### Entries supplied
⁂
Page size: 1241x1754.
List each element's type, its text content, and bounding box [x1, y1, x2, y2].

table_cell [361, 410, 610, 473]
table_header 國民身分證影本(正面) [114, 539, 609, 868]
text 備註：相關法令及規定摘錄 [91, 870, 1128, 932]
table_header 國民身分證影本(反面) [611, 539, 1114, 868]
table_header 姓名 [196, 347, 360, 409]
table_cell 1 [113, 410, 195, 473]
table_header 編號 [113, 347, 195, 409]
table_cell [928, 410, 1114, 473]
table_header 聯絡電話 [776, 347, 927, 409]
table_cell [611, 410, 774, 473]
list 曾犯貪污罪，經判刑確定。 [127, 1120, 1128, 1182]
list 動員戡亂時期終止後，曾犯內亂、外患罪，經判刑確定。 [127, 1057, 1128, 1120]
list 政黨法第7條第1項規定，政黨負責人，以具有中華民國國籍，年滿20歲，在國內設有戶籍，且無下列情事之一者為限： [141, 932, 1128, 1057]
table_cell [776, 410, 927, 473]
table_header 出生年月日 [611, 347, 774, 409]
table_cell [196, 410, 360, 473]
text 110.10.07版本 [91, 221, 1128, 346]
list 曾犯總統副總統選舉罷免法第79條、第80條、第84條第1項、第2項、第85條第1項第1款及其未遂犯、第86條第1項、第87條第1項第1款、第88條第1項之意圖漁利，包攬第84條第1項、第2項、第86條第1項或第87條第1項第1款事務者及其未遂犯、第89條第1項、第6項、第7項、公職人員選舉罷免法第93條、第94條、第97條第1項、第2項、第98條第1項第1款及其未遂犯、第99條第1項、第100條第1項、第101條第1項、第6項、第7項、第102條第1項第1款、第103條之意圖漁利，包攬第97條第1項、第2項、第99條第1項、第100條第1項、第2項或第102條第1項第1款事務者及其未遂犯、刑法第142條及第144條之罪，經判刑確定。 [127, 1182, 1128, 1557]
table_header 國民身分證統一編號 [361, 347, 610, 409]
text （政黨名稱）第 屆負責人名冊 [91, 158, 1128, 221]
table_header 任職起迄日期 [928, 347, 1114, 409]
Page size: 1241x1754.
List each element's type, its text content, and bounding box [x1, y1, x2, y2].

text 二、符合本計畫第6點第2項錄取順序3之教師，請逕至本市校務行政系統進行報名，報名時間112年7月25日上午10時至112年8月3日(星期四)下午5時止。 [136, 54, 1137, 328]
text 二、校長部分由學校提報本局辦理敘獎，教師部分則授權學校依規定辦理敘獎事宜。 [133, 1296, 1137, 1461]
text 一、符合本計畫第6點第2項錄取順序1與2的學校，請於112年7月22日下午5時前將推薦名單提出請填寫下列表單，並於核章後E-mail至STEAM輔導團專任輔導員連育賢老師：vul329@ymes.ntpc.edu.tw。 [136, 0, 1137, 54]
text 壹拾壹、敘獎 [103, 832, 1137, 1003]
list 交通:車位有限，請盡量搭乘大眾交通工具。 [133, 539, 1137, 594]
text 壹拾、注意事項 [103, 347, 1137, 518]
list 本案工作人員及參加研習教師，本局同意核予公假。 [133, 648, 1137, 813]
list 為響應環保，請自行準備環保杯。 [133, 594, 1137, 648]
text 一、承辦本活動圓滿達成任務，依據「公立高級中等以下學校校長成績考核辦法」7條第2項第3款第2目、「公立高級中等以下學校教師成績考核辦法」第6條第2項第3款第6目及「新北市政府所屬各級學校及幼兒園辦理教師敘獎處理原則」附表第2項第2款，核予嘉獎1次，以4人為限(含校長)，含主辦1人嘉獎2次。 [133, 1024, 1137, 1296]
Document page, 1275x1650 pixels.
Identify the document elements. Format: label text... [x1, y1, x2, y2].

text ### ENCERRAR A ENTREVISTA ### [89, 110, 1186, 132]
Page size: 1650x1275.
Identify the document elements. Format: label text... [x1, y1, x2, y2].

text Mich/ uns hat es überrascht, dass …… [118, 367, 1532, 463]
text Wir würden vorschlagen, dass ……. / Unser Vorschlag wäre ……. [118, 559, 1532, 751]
⁂
Please recast the items as a JSON list of strings, one string for each line, skipping blank lines, starting with the line that contains "54, 1137, 328]" and going on through the end of the items.

### Task solution
[
  "text 二、符合本計畫第6點第2項錄取順序3之教師，請逕至本市校務行政系統進行報名，報名時間112年7月25日上午10時至112年8月3日(星期四)下午5時止。 [136, 54, 1137, 328]",
  "text 二、校長部分由學校提報本局辦理敘獎，教師部分則授權學校依規定辦理敘獎事宜。 [133, 1296, 1137, 1461]",
  "text 一、符合本計畫第6點第2項錄取順序1與2的學校，請於112年7月22日下午5時前將推薦名單提出請填寫下列表單，並於核章後E-mail至STEAM輔導團專任輔導員連育賢老師：vul329@ymes.ntpc.edu.tw。 [136, 0, 1137, 54]",
  "text 壹拾壹、敘獎 [103, 832, 1137, 1003]",
  "list 交通:車位有限，請盡量搭乘大眾交通工具。 [133, 539, 1137, 594]",
  "text 壹拾、注意事項 [103, 347, 1137, 518]",
  "list 本案工作人員及參加研習教師，本局同意核予公假。 [133, 648, 1137, 813]",
  "list 為響應環保，請自行準備環保杯。 [133, 594, 1137, 648]",
  "text 一、承辦本活動圓滿達成任務，依據「公立高級中等以下學校校長成績考核辦法」7條第2項第3款第2目、「公立高級中等以下學校教師成績考核辦法」第6條第2項第3款第6目及「新北市政府所屬各級學校及幼兒園辦理教師敘獎處理原則」附表第2項第2款，核予嘉獎1次，以4人為限(含校長)，含主辦1人嘉獎2次。 [133, 1024, 1137, 1296]",
  "Document page, 1275x1650 pixels.",
  "Identify the document elements. Format: label text... [x1, y1, x2, y2].",
  "text ### ENCERRAR A ENTREVISTA ### [89, 110, 1186, 132]",
  "Page size: 1650x1275.",
  "Identify the document elements. Format: label text... [x1, y1, x2, y2].",
  "text Mich/ uns hat es überrascht, dass …… [118, 367, 1532, 463]",
  "text Wir würden vorschlagen, dass ……. / Unser Vorschlag wäre ……. [118, 559, 1532, 751]"
]